CPU limitations relative to IO became a much bigger issue again with 10Gbps+ net...

JoeSamoa · on July 3, 2019

Any must reads for getting into kernel optimization? I'd like to be able to diagnose performance issues better and you seem to know the flow very well. Any advice on material to read or places to hang around would be appreciated!

vidarh · on July 4, 2019

Specifically kernel optimization isn't really my area. I've mostly approached it from the userspace side in that I've worked a lot on optimizing apps that often turn out to abuse syscalls.

From that side, I'd say looking at tracing tools like systrace is worthwhile. But also just place strace (system calls) and ltrace (dynamic library calls). "strace -c -p [pid]", wait a bit and then ctrl-c, or just "strace -p [pid]" for a running process on Linux (or drop the "-p" and add the command you want to trace) is hugely illuminating and will often tell you a lot of things about the code you're running.

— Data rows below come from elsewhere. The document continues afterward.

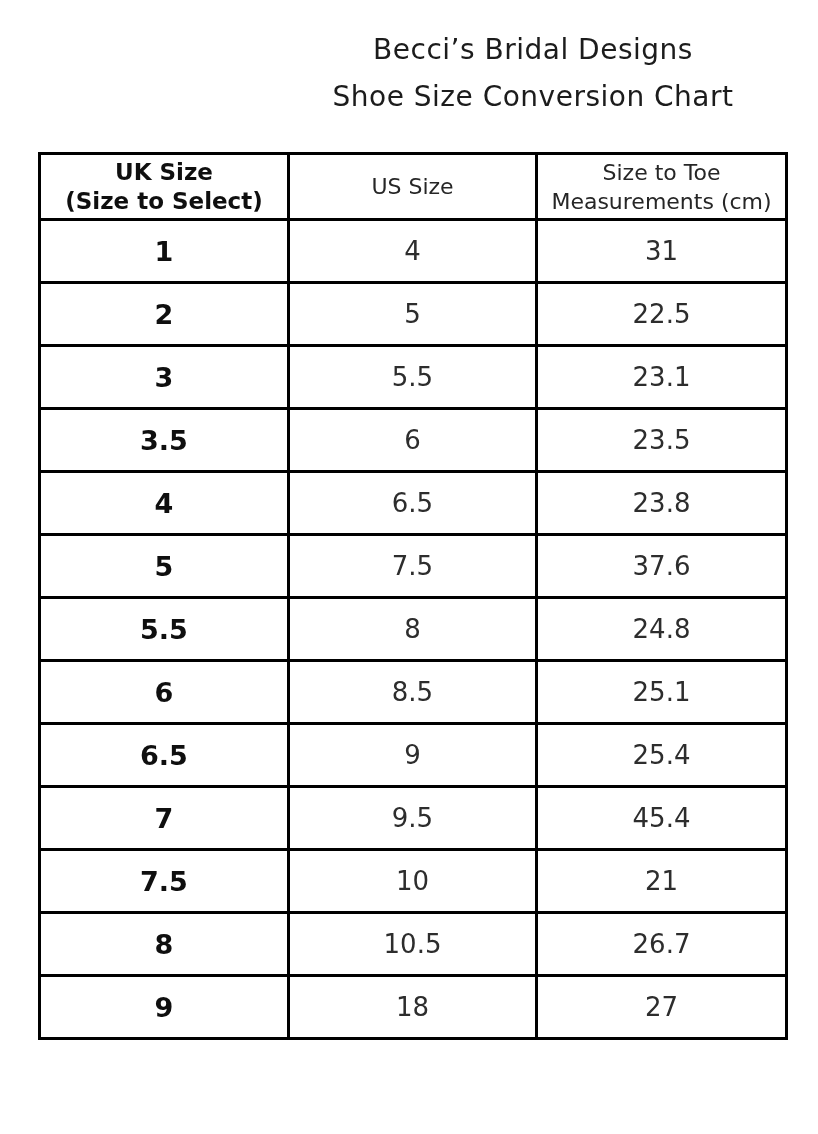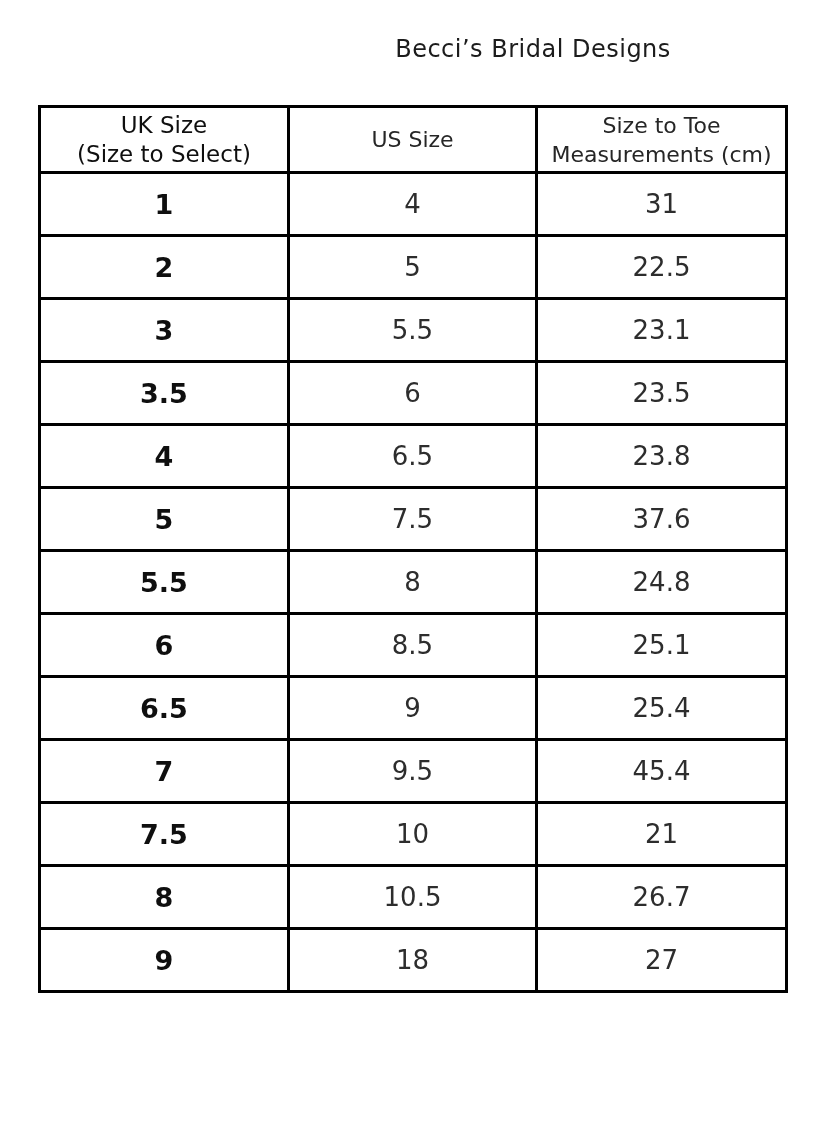--- a/index.html
+++ b/index.html
@@ -17,21 +17,21 @@
     width: 818px;
     height: 1134px;
     background: #ffffff;
   }
   .title-block {
     padding-top: 26px;
     padding-left: 248px;
     text-align: center;
   }
   .title-line {
-    font-size: 24px;
+    font-size: 28px;
     line-height: 47px;
     font-weight: 500;
     color: #1c1c1c;
     letter-spacing: 0.5px;
     white-space: nowrap;
   }
   table.conversion {
     border-collapse: collapse;
     table-layout: fixed;
     margin: 32px 0 0 38px;
@@ -48,21 +48,21 @@
   }
   table.conversion th {
     height: 63px;
     font-size: 22px;
     line-height: 29px;
     font-weight: 400;
     color: #262626;
     white-space: pre-line;
   }
   table.conversion th.uk-h {
-    font-weight: 400;
+    font-weight: 700;
     color: #0f0f0f;
     font-size: 23px;
   }
   table.conversion td {
     height: 60px;
     font-size: 26px;
     color: #2d2d2d;
     font-weight: 400;
   }
   table.conversion td.uk {
@@ -71,20 +71,21 @@
     font-size: 27px;
   }
 </style>
 </head>
 <body>
 
 <div class="page">
 
   <div class="title-block">
     <div class="title-line">Becci’s Bridal Designs</div>
+    <div class="title-line">Shoe Size Conversion Chart</div>
   </div>
 
   <table class="conversion">
     <colgroup>
       <col style="width:249px">
       <col style="width:248px">
       <col style="width:250px">
     </colgroup>
     <thead>
       <tr>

You can usually do the same with "proper" profilers (like e.g. gprof), but strace has the benefit of focusing specifically on the syscall boundary, and being very easy to pull out. You can use it both for profiling (with -c) or to see the flow of syscalls (without -c). The latter is useful for code that gives opaque error messages or otherwise to find out e.g. which files an application tries to open, and is invaluable for trouble-shooting.

Specifically for performance issues, there is one thing that is very valuable to remember: syscalls are expensive. Very expensive. Code that e.g. does lots of small read() calls, for example, is almost certainly doing something stupid (like not doing userspace buffering). But in general, a brief run of strace -c and figuring out why the top calls occur so often and/or take so long very often leads to obvious fixes.

E.g. a far too common pattern, though it's getting better, is read()'ing a length indicator in an incoming packet of data, followed by a second read() to read the contents, instead of using a non-blocking socket and doing larger reads into a buffer. When the message flow is slow, it doesn't matter. When it's fast, the difference in throughput can be massive.

AstralStorm · on July 3, 2019

As an additional thing, even redundant security checks will be plenty fast as long data checked is mostly unchanging and colocated with code. (E.g. struct task in Linux)

Write syscall being JIT is not even close to what can be achieved when you have to copy data on average 5 times until it reaches a driver. Mailbox style IPC everywhere would help with that immensely, but devices tend to skip DMA and require sleeps or slow port writes to do anything due to hardware issues.